■ Work instructions
Copy every line of the data that includes the string "inside".

[[ Record excerpts open ]]

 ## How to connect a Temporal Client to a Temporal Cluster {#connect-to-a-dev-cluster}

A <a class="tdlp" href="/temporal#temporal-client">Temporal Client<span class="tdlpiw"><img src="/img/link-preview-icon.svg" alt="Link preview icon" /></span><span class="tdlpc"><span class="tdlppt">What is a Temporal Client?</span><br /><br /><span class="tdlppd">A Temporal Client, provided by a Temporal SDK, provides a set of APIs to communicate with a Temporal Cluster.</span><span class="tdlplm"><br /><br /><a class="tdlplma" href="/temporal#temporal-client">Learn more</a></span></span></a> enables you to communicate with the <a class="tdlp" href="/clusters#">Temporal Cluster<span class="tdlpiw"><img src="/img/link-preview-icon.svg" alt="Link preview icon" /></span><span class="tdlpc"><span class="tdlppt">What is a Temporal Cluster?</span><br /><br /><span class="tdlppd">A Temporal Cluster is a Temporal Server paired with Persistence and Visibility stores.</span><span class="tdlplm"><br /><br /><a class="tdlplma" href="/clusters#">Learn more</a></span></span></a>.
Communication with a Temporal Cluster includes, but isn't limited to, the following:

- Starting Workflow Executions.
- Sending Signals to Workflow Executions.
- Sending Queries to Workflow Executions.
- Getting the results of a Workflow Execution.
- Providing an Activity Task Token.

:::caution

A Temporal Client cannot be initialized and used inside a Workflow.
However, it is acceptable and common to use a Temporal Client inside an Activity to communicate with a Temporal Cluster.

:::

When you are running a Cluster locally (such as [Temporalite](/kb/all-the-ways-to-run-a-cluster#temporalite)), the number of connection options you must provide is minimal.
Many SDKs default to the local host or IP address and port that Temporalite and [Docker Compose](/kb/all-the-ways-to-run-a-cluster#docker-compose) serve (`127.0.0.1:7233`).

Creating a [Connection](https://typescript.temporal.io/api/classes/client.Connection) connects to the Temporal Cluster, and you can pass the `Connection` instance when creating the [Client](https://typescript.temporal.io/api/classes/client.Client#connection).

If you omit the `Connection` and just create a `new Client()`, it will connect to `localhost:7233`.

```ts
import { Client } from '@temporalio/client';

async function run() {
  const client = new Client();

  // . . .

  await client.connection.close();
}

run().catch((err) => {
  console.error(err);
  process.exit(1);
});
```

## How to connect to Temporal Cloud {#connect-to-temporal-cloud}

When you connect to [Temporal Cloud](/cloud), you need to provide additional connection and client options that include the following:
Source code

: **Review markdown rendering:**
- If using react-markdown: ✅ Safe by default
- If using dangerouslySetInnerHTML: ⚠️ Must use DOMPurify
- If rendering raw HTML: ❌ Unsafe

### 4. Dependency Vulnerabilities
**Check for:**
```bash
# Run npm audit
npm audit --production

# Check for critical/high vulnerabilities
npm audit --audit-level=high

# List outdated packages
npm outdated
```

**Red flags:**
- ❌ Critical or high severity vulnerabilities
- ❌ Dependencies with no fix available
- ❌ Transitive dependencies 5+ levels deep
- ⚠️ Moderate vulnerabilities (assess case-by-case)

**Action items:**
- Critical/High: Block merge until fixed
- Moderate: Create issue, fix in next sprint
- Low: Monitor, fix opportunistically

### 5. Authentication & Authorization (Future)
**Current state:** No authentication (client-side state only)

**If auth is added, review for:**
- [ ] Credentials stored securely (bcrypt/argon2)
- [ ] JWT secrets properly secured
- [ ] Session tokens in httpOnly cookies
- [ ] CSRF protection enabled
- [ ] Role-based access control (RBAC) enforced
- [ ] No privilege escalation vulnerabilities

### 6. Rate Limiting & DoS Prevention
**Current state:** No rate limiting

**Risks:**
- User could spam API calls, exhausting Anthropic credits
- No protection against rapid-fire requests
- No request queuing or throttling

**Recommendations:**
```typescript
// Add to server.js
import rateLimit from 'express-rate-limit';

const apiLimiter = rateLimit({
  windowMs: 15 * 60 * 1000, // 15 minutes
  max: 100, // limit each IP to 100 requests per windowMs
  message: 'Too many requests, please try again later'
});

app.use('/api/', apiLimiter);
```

[[ Record excerpts closed ]]

■ Result
A Temporal Client cannot be initialized and used inside a Workflow.
However, it is acceptable and common to use a Temporal Client inside an Activity to communicate with a Temporal Cluster.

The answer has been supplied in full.